We noticed that some data on the number of steps are missing. We want to have a sense of the impact of these NAs on the study.
number of NAs :
print (nrow(df[is.na(df$steps) , ]))
## [1] 2304
number of NAs as a percentage of the whole data:
print(nrow(df[is.na(df$steps) , ])/ nrow(df) *100)
## [1] 13.11475
To fill all the gaps caused by the NA values in the dataset, I replaced each of the missing number of steps in a certain time interval in a certain day with the mean of the number of steps of that save time interval actoss the rest of days.
df4<-df
for(i in 1:nrow(df4))
{
if(is.na(df4[i,1]) )
df4[i,1]<-df3[df3$interval==df4[i,3] , 2]
}
Now, with our newly filled dataset, we calculate the mean of the number of steps taken per day again and store it in df5.
x<-tapply(df4$steps , df4$date , sum , na.rm=TRUE)
df5<-data.frame(date=names(x), steps=as.vector(x))
and we plot the resulting data in the form of a historam.

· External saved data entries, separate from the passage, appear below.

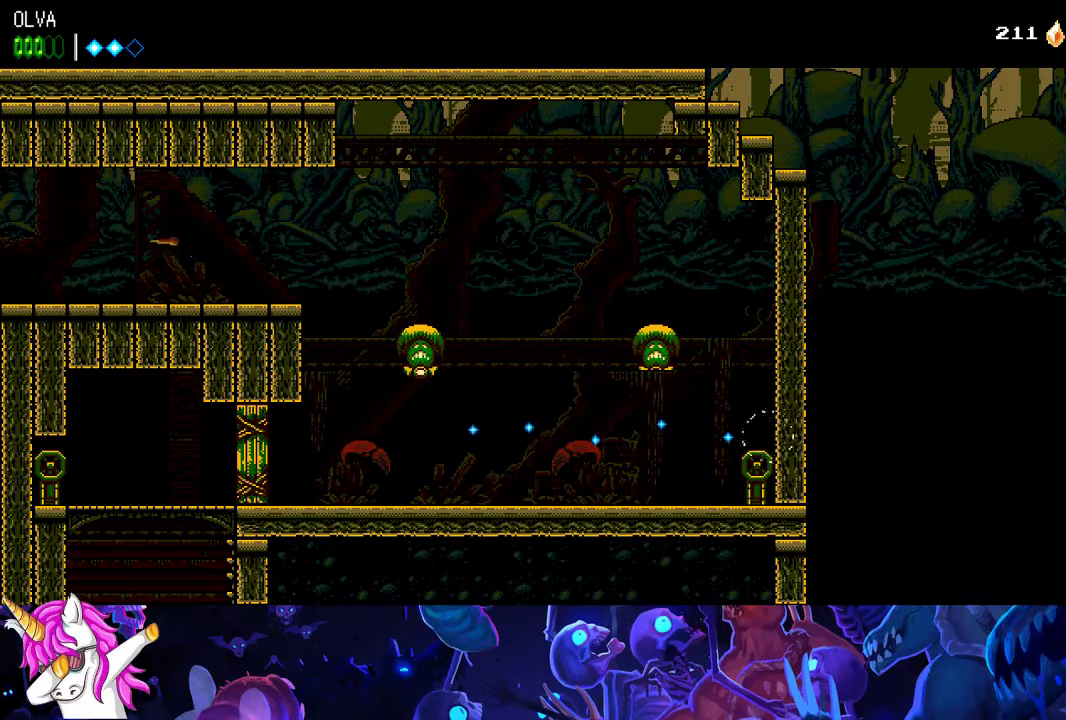
{"buttons": [], "left_stick": "left", "events": [[317, "left_stick", "center"], [417, "left_stick", "left"]]}
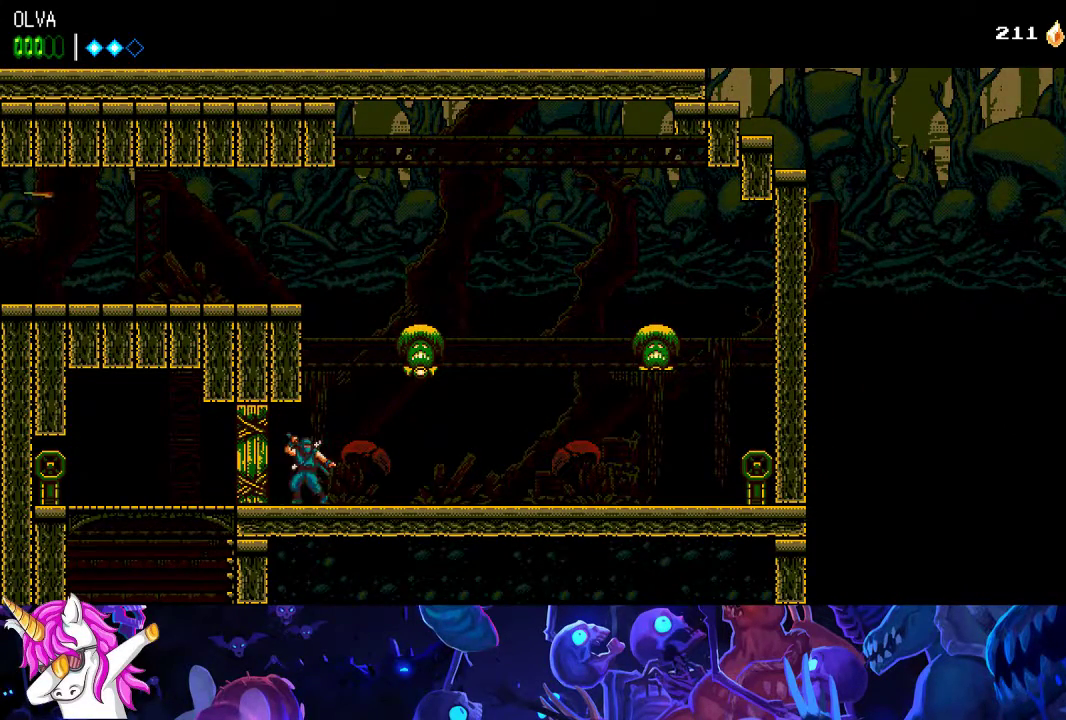
{"buttons": [], "left_stick": "left", "events": [[67, "Y", "down"], [83, "Y", "up"]]}
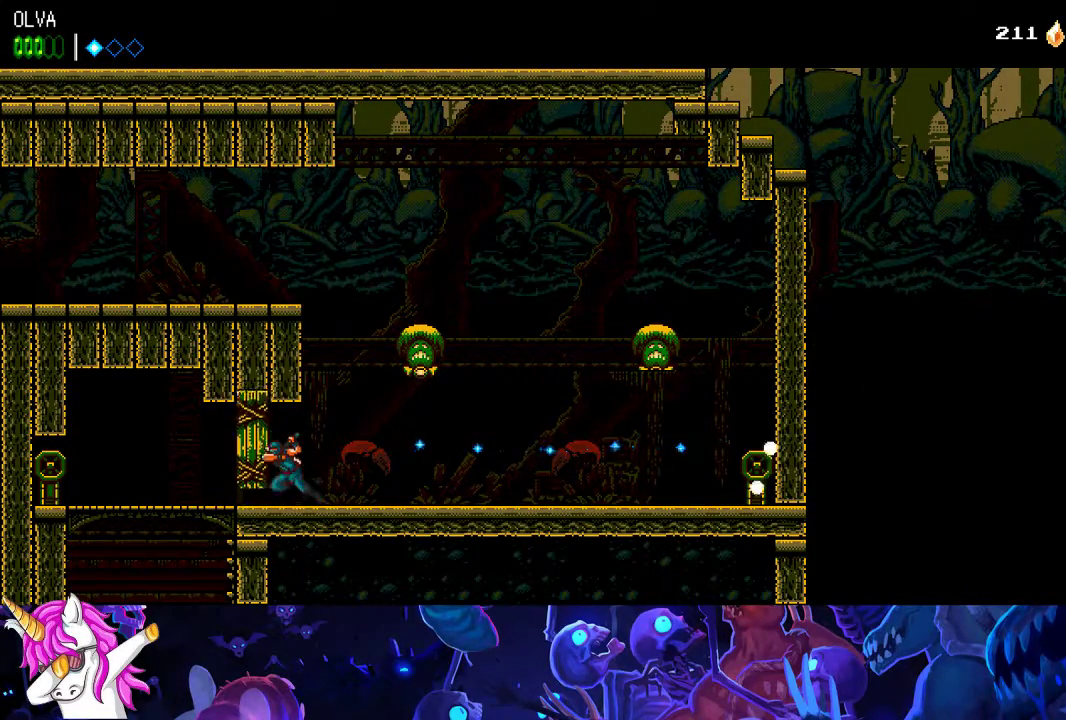
{"buttons": [], "left_stick": "down-left", "events": [[433, "left_stick", "down-left"]]}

g<-ggplot(df5, aes(steps)) +
geom_histogram(binwidth=1000,color="black" , fill="lightblue")+
geom_vline( data=df5 , aes(xintercept = mean(steps) ) , color="red", size=1.2)+
geom_vline( data=df5 , aes(xintercept = median(steps)), color="blue", size=1.2)+
labs(title = "Number of steps taken each day (with ampitued NAs)" , x="number of steps")
print(g)
The mean and the median of the number of steps taken each day with ampitued data:
sprintf("Mean = %f",mean(df5$steps))
## [1] "Mean = 10766.188679"
sprintf("Median = %f",median(df5$steps ))
## [1] "Median = 10766.188679"
because of filling the missing data with the means of the full data , the mean and the median got centerd around the same value 1.076618910^{4}
we add the week factor to the given data using the weekdays() function.
df<-df4
x<-(weekdays(df$date) %in% c("samedi","dimanche"))
df$type[x==TRUE]<-"weekend"
df$type[x==FALSE]<-"weekday"
df$type<-as.factor(df$type)
now we create a new data frame containing the the number of steps taken each interval with the new factor variable “type” that tells us whether it’s a weekday or a weekend.
x<-tapply(df$steps ,list(df$type,df$interval), mean)
df6<-data.frame(steps=numeric(), interval=numeric(), type=factor(levels = c("weekday","weekend")))
for(i in 1:ncol(x))
for(j in 1:nrow(x))
{
df6[nrow(df6)+1 , ]<- list(steps=x[j,i] ,
interval=as.numeric(colnames(x)[i]) ,
type=rownames(x)[j]
)
}
now we make our time series plot of the average number of steps per intervale in either a weekday or weekend
g<-ggplot(df6,aes(interval,steps)) +
geom_line(color="red" )+
facet_grid(type~.) +
scale_x_continuous(breaks=seq(0,2355,200) )+
labs(title="Average steps taken per interval (weekdays/weekends)", x="time interval", y="number of steps")
print(g)
We can notice a slight decrease in the number of average steps taken at the morning hours of weekends compared to weekdays, which might be due to waking up late on some weekends(5:00-8:00 am) we also notice a small increase in the number of steps taken at some hours of the afternoon during the weekends.